A company that distributes "free software" announces a $96 million public offering.
The June 4 announcement that leading Linux distribution vendor Red Hat Inc. is planning to raise $96 million through an initial public offering sparked little surprise in the free software/open-source world. Move along, nothing new to see here — Red Hat’s decision to go public is just the first trickle in what will soon be a rushing torrent of open source IPOs.
Still, Red Hat’s S-1 filing — the document any wannabe public company is required to file with the SEC — does make for some interesting reading.
First there are the usual tidbits that such filings reveal — such as the kind of hard-boiled profit and loss figures that private companies like Red Hat are usually loath to make public. And as judged against the standard set by many recent Internet IPOs, Red Hat’s performance in its last fiscal year can only be considered stellar — a mere $130,000 in the red against revenues of $10.8 million. It’s also intriguing to learn that Frank Batten Jr., the chairman of the Virginia media corporation Landmark Communications, currently owns roughly a quarter of Red Hat. What does Frank Batten Jr. think in his heart of hearts about open source? Inquiring reporters will no doubt want to know.

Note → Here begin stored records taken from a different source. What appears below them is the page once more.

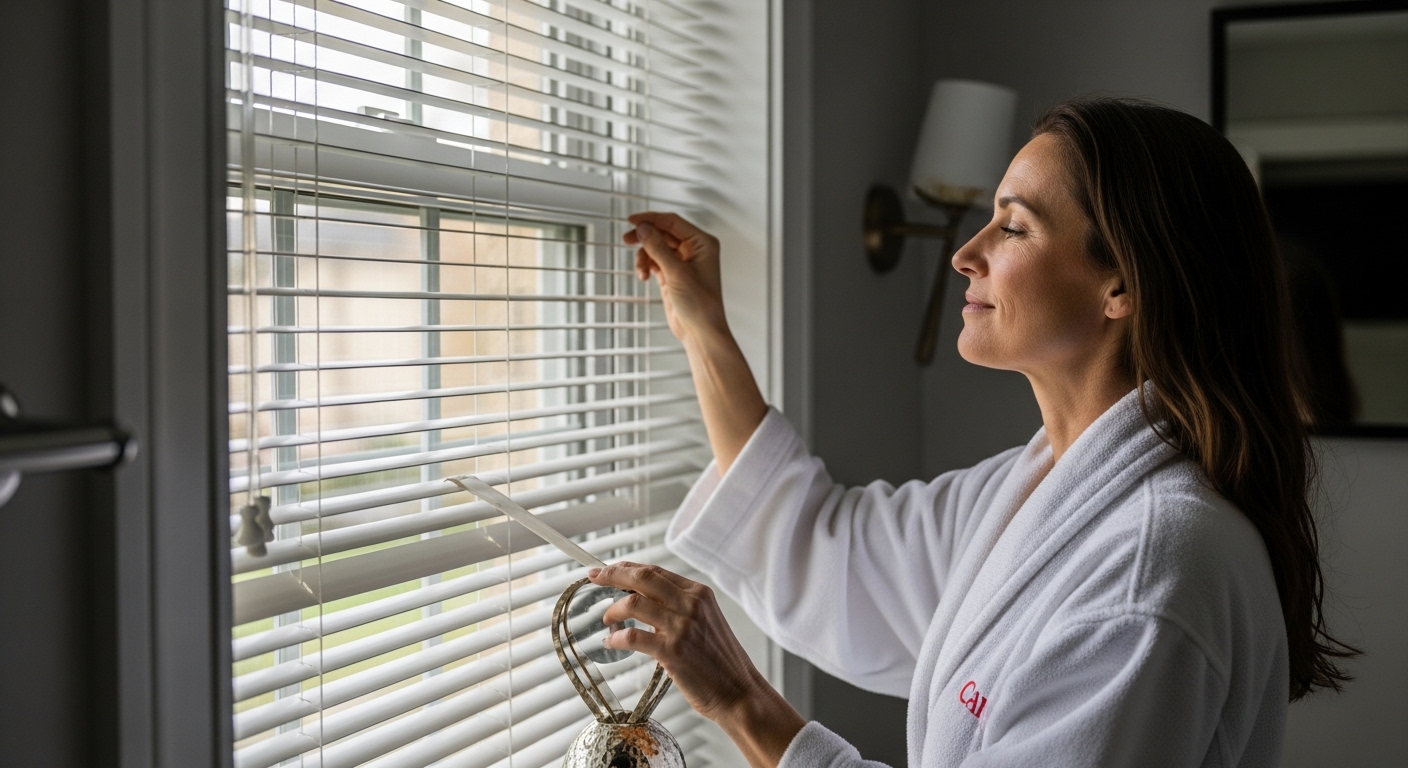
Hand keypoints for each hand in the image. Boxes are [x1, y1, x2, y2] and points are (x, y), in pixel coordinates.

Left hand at [589, 562, 804, 767]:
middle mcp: (691, 605)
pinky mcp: (673, 651)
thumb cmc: (720, 662)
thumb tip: (640, 601)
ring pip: (633, 604)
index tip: (606, 569)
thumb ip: (678, 608)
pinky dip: (616, 638)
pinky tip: (611, 643)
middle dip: (612, 575)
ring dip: (612, 611)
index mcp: (699, 594)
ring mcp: (682, 627)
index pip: (656, 571)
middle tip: (594, 577)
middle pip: (642, 578)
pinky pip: (633, 637)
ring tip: (606, 620)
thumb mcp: (704, 622)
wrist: (739, 693)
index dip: (627, 568)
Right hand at [625, 212, 727, 345]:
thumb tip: (643, 228)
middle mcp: (694, 250)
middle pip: (663, 233)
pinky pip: (654, 261)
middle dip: (645, 237)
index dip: (651, 219)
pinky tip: (644, 275)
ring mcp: (682, 262)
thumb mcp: (676, 272)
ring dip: (644, 256)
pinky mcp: (672, 274)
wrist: (700, 331)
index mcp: (703, 243)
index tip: (633, 220)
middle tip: (628, 239)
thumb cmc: (701, 305)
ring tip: (641, 270)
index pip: (673, 223)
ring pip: (656, 247)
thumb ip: (658, 248)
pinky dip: (646, 266)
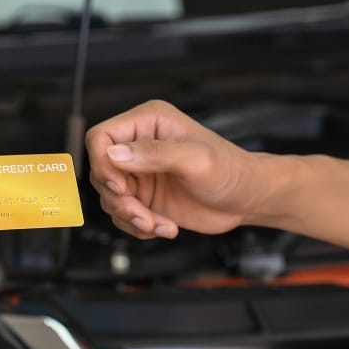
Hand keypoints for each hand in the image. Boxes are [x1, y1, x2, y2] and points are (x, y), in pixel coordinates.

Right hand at [86, 100, 267, 239]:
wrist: (247, 198)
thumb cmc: (230, 171)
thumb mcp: (196, 160)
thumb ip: (154, 154)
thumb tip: (114, 153)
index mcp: (149, 122)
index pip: (101, 137)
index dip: (101, 163)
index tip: (120, 187)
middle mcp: (139, 145)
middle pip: (101, 171)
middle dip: (120, 199)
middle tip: (144, 214)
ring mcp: (141, 173)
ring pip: (109, 197)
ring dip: (131, 217)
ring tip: (159, 224)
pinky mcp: (145, 197)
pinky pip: (122, 214)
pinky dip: (139, 226)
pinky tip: (164, 227)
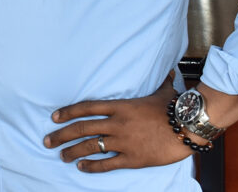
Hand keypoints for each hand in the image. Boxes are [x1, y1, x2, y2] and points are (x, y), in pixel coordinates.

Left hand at [43, 73, 195, 172]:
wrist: (190, 127)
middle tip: (47, 141)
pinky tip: (81, 167)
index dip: (68, 112)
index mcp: (120, 106)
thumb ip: (159, 82)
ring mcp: (124, 141)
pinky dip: (92, 166)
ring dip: (72, 151)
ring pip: (90, 147)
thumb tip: (166, 71)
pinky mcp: (133, 158)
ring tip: (61, 156)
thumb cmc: (176, 108)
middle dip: (61, 135)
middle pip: (82, 128)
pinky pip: (108, 163)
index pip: (86, 107)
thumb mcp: (163, 91)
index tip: (54, 118)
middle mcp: (117, 123)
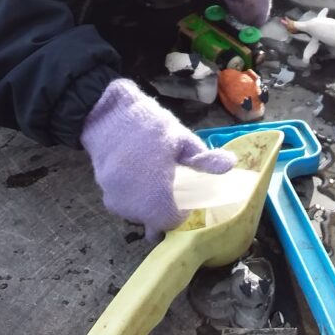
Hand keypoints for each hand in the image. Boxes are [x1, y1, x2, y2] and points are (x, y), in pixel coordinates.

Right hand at [81, 79, 234, 239]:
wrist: (107, 113)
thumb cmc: (147, 125)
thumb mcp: (180, 138)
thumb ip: (203, 159)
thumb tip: (231, 164)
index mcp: (156, 193)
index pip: (172, 221)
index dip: (181, 211)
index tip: (184, 194)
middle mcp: (133, 204)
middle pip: (153, 221)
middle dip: (164, 210)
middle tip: (170, 186)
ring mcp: (115, 199)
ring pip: (137, 214)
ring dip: (147, 205)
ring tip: (152, 178)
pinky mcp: (103, 191)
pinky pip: (123, 204)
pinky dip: (132, 197)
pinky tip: (136, 176)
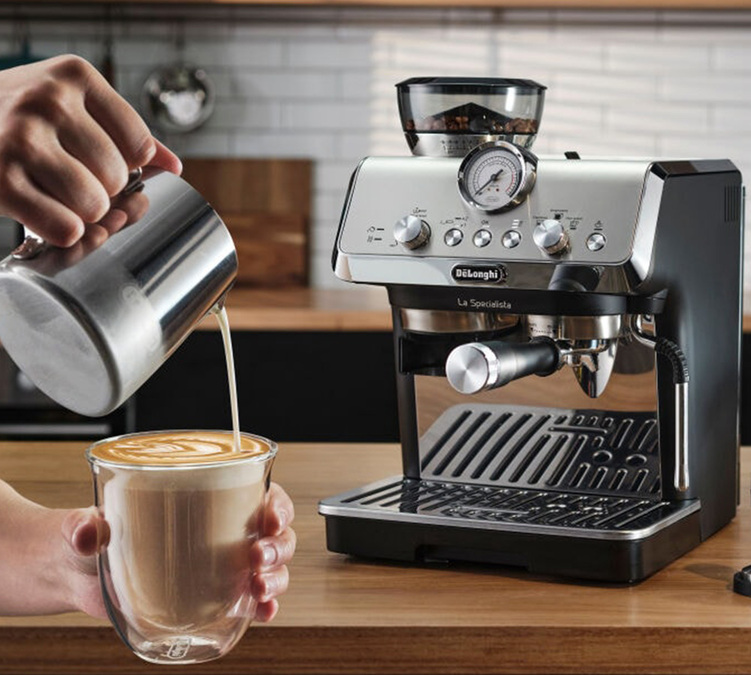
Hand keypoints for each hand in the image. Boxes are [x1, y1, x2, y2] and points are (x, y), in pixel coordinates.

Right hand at [0, 54, 181, 247]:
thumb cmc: (19, 118)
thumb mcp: (70, 105)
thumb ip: (124, 132)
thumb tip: (174, 166)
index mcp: (76, 76)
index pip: (139, 145)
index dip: (126, 165)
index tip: (97, 160)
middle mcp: (49, 99)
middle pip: (118, 178)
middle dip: (102, 190)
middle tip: (72, 180)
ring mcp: (21, 138)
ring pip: (95, 204)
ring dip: (82, 212)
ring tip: (57, 194)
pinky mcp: (0, 180)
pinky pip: (66, 227)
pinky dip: (62, 232)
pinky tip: (44, 214)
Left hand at [61, 481, 295, 621]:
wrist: (78, 571)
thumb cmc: (93, 532)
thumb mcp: (87, 522)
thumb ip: (85, 525)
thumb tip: (87, 533)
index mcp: (208, 500)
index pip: (260, 493)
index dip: (277, 503)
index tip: (270, 517)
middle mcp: (225, 531)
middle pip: (276, 534)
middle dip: (278, 547)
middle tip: (257, 558)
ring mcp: (223, 566)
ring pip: (273, 568)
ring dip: (276, 578)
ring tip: (259, 588)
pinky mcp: (214, 597)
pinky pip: (253, 602)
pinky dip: (265, 608)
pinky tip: (262, 612)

Then there are the required “risk factors” — the list of potential disasters that could derail future Red Hat profitability. S-1 risk factors tend to err on the side of absurd overstatement (world famine, alien invasion). But the risk factors assembled by Red Hat constitute a pretty compelling analysis of weaknesses in the open-source business model. The threat of being crushed by Microsoft is one such risk — though Red Hat is hardly unique in that respect. But then there’s the fear that the open-source community might stop supporting Red Hat if the company becomes too overtly commercial. Being too commercial is hardly a typical risk factor. Welcome to the brave new world of open-source business.
There’s also a big potential problem if future prospective customers enjoy the bandwidth necessary to conveniently snarf free copies of Red Hat Linux directly from the Red Hat Web site. Not to mention that the license that requires the Linux source code to be kept freely available to the general public has never been tested in court.
That license is the GPL — the general public license conceived and executed by Richard Stallman and the Free Software Foundation (FSF). The entire text of the GPL is buried deep down near the end of the 500-
Will any prospective investment banker actually read that far, and start puzzling over just what exactly is implied by a license that “is intended to guarantee your freedom to share and change free software — to make sure the software is free for all its users?” Probably not. One thing is for sure — scant reference to the phrase “free software” is made in the S-1 filing before the point at which the text of the GPL license is included.
You can understand why. The average investor is likely to be confused at how a business specializing in “free software” could be a viable profit center. Not for them the careful distinctions between “free speech” and “free beer.” Better to simply shy away from that quagmire and remain safely on the steady ground of “open source.”
But the mere fact that there is now an official SEC document that includes the text of the GPL serves as fairly astonishing proof that the rules of the software business really are being rewritten. Stallman and the FSF have been assailed as anti-capitalist radicals for their work in ensuring that the world can enjoy the benefits of free software. Now, Stallman’s legacy is intimately entwined with the ultimate icon of late 20th century capitalism — the initial public offering. One can only wonder what the 21st century will bring.